Rigorous impact evaluations of programs intended to improve the health and nutrition of women and children under real-world, non-trial conditions, produce essential information that is not available from other sources that is needed to inform program and policy decisions. The learning generated by these evaluations should be viewed as a ‘global common good’ to promote the health and nutrition of women and children. Ensuring accountability among aid agencies is also important, and we can do a better job of assisting these agencies in planning more focused, time-limited evaluation activities that are part of a common evaluation framework for RMNCH&N. RADAR has contributed by providing practical guidelines and tools to support these evaluations. Good evaluation data can serve as an important counterbalance to the growing dominance of global public health metrics with limited local and national relevance.

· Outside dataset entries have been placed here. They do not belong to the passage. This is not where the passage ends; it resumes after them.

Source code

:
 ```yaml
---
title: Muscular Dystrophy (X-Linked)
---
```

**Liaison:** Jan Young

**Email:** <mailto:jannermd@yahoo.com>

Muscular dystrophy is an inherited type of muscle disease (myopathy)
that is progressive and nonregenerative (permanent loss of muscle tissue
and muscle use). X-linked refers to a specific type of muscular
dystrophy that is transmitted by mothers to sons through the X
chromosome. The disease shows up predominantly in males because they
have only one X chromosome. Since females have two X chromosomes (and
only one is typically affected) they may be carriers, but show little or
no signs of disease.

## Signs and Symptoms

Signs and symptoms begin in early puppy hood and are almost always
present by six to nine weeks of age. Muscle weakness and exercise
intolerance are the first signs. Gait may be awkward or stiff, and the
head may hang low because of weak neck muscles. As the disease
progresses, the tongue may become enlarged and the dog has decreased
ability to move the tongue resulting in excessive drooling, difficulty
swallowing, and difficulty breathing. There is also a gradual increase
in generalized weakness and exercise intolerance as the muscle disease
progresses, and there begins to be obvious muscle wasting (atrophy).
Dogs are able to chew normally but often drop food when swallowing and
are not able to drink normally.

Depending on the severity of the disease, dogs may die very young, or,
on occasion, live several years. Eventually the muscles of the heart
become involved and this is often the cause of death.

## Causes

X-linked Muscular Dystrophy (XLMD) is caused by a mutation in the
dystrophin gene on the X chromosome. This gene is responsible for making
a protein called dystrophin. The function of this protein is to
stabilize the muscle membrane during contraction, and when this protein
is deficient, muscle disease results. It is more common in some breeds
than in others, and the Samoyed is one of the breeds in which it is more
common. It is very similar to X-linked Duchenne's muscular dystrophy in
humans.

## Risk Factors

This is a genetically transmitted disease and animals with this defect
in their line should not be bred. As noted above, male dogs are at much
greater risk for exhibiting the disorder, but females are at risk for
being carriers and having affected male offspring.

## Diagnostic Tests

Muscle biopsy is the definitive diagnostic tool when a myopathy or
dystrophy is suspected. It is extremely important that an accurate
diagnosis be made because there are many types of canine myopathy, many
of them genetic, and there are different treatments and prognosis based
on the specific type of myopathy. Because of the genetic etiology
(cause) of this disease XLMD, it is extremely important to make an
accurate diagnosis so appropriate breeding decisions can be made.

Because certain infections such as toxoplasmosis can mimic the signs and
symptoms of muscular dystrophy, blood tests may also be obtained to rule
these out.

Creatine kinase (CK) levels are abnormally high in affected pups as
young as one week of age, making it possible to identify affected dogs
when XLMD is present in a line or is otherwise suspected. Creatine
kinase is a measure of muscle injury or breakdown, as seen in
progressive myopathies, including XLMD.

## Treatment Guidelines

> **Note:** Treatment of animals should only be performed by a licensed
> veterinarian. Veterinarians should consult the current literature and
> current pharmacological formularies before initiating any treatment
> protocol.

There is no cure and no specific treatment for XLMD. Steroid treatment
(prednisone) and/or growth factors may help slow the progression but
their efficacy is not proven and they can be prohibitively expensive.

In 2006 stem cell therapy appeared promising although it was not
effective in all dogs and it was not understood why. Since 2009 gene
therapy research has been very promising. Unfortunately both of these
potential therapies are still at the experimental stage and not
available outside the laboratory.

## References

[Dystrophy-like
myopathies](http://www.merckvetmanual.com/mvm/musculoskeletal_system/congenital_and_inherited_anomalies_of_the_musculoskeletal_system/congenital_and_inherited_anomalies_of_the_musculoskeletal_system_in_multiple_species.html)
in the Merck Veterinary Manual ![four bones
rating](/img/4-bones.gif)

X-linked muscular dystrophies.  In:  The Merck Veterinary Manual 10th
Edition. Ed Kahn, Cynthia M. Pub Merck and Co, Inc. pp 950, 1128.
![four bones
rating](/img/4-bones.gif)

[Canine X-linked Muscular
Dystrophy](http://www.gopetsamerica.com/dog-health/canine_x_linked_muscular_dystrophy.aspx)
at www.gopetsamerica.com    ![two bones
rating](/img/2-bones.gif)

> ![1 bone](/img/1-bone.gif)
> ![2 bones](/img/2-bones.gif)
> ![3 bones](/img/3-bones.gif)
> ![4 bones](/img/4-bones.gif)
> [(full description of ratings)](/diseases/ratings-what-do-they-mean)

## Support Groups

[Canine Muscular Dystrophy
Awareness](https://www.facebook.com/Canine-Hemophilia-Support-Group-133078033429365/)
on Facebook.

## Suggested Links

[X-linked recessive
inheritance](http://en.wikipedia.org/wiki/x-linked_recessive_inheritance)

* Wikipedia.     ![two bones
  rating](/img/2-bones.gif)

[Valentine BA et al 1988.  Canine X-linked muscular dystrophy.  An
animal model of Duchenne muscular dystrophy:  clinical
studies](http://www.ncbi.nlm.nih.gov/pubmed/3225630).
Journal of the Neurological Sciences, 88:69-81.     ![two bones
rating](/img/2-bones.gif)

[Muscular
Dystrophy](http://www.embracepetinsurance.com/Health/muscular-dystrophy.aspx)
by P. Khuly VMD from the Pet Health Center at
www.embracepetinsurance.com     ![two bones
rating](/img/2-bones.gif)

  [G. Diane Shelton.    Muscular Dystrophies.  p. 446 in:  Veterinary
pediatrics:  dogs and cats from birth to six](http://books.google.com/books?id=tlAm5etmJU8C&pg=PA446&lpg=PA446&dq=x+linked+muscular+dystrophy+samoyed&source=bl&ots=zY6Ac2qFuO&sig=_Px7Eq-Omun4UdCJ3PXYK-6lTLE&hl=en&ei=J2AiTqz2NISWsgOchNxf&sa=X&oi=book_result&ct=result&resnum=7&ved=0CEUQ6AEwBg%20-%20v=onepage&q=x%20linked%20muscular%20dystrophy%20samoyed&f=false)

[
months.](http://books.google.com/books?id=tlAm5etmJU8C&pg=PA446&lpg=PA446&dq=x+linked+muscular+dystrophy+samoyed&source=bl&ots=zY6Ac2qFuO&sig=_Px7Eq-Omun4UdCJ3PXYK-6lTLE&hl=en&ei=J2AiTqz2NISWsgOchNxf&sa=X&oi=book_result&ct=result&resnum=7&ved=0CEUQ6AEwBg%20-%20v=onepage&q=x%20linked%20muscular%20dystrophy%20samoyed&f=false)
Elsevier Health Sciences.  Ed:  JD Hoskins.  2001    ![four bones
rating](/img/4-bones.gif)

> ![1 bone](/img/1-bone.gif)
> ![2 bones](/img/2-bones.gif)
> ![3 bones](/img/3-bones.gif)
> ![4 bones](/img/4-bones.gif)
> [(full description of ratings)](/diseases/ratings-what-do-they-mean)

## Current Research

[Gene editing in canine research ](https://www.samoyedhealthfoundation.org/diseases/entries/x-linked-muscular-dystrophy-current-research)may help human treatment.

We need re-invigorated efforts to ensure agreement on a common evaluation framework for RMNCH&N, including evidence-based impact models and standard indicators that can be measured accurately using rigorous methods. Modeling tools that use the best available evidence on intervention effectiveness and local epidemiology, and can translate program gains in coverage and quality into estimates of impact need continued support. We also need a mechanism to ensure that the results from all RMNCH&N evaluations – both large and small – are registered and assessed for quality, made publicly available, and synthesized regularly to increase the knowledge base on how best to improve the health and nutrition of women and children.

Acknowledgments

Brian Luck of Global Affairs Canada was instrumental in developing the conceptual approach to large-scale evaluations reflected in the RADAR project. The authors would also like to thank Jeremy Shiffman for his insightful comments on an earlier draft of the manuscript.

Biography

*JHU RADAR Team Members of the Johns Hopkins University “Real Accountability: Data Analysis for Results” (JHU RADAR) Team, in addition to the named authors, are: Akum Aveika; Robert Black; Emily Frost; Elizabeth Hazel; Bianca Jackson; Abdoulaye Maiga; Melissa A. Marx; Diwakar Mohan; Rosemary Morgan; Melinda Munos; George Mwinnyaa; Timothy Roberton; Talata Sawadogo–Lewis; Ashley Sheffel; Emily Wilson

Responsible Editor Maria Nilsson, Umeå University, Sweden

Funding Statement

This work was supported by the Global Affairs Canada.

Disclosure statement

No potential conflict of interest was reported by the author(s).

Authors’ contributions

A Amouzou, J Bryce and N Walker conceptualized the manuscript, developed the outline, and contributed to the writing, with further inputs from R Black, M Munos, and D Mohan. J Bryce prepared first and subsequent drafts. All authors contributed to the work reported on and reviewed the final version of the manuscript.

Ethics and consent

N/A.

Paper context

There is wide recognition that rigorous evaluations of programs being taken to scale in low- and middle-income countries are needed to inform program and policy decisions. New in this paper is the use of a common evaluation framework with five core evaluation questions to guide evaluation planning and implementation, leading to results that are comparable across settings and over time and a set of methodological tools to help answer these questions.